= Assignment =
Copy each line of the data below in which the word "knee" can be found.

----- Input material

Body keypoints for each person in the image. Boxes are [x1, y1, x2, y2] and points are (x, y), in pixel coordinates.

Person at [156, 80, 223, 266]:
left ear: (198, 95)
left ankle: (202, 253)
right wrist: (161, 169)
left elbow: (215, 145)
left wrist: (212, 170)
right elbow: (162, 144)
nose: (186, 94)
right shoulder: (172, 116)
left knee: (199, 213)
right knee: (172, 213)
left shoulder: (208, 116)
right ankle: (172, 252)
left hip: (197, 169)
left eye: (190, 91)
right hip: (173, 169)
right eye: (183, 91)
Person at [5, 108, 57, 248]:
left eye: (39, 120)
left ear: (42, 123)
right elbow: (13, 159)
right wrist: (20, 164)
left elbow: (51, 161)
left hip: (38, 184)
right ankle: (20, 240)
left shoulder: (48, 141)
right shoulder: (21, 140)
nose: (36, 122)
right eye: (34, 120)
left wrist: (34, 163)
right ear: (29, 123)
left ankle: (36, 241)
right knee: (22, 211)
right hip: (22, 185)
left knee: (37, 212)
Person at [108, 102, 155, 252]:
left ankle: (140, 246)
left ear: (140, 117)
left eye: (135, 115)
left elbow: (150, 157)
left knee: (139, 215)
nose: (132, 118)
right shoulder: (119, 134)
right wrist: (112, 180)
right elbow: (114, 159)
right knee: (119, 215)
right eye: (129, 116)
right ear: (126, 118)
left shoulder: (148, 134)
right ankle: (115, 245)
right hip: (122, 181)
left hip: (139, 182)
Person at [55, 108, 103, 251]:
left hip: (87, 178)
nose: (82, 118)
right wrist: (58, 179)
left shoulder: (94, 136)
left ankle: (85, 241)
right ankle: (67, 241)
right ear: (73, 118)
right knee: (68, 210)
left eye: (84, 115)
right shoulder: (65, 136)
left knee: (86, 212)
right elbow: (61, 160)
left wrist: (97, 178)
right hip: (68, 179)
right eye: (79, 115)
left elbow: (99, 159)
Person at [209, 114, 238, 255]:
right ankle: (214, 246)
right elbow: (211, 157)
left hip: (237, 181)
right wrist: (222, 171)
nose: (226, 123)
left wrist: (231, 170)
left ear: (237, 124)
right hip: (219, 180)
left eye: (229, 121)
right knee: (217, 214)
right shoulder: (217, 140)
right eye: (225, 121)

----------
----- Input material

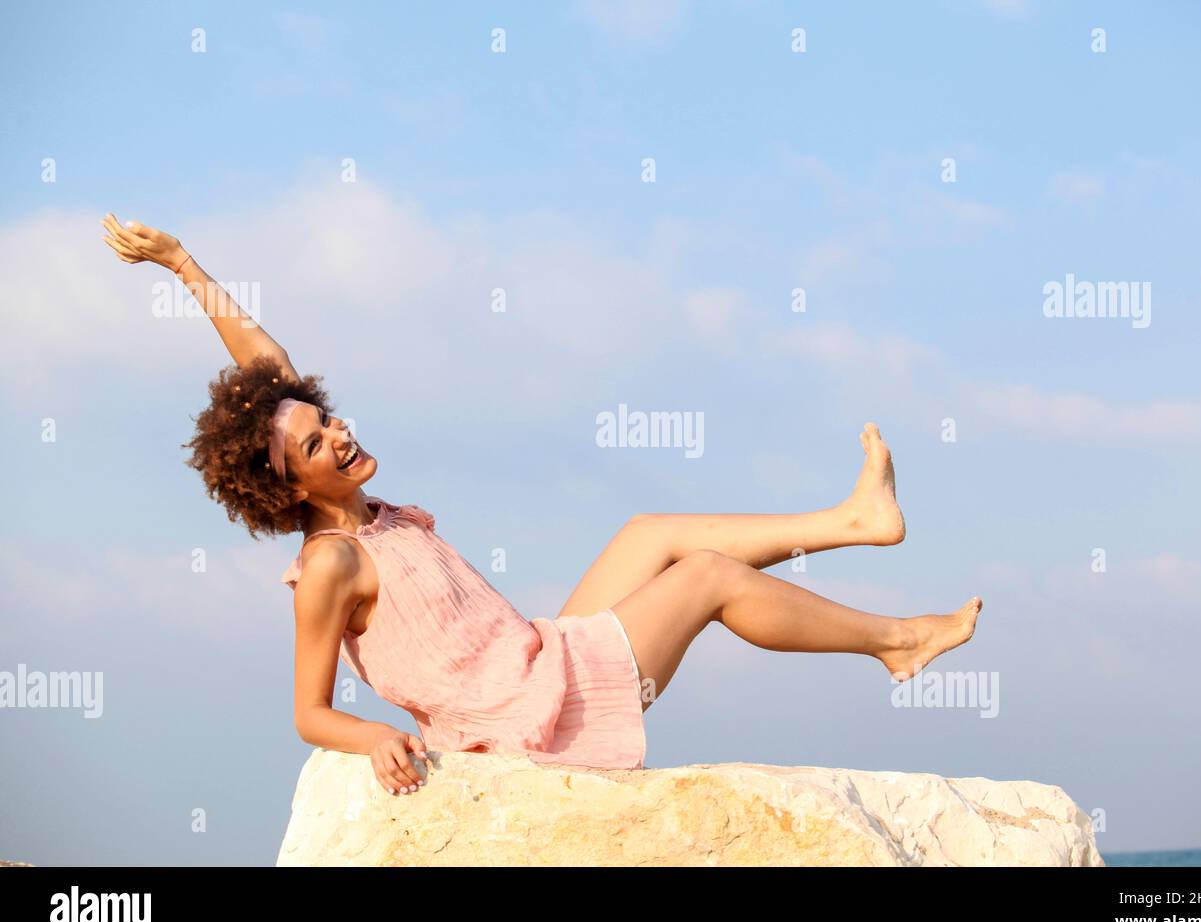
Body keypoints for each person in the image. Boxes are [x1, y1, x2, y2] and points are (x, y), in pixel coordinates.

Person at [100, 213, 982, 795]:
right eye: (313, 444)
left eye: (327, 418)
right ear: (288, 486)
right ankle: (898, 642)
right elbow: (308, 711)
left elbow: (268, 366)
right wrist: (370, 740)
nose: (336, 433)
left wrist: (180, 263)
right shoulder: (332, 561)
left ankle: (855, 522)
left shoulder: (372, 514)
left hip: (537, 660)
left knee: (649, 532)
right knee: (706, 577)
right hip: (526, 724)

----------

= Solution for this exercise =
left knee: (199, 213)
right knee: (172, 213)
right knee: (22, 211)
left knee: (37, 212)
left knee: (139, 215)
right knee: (119, 215)
right knee: (68, 210)
left knee: (86, 212)
right knee: (217, 214)
left knee: (649, 532)
right knee: (706, 577)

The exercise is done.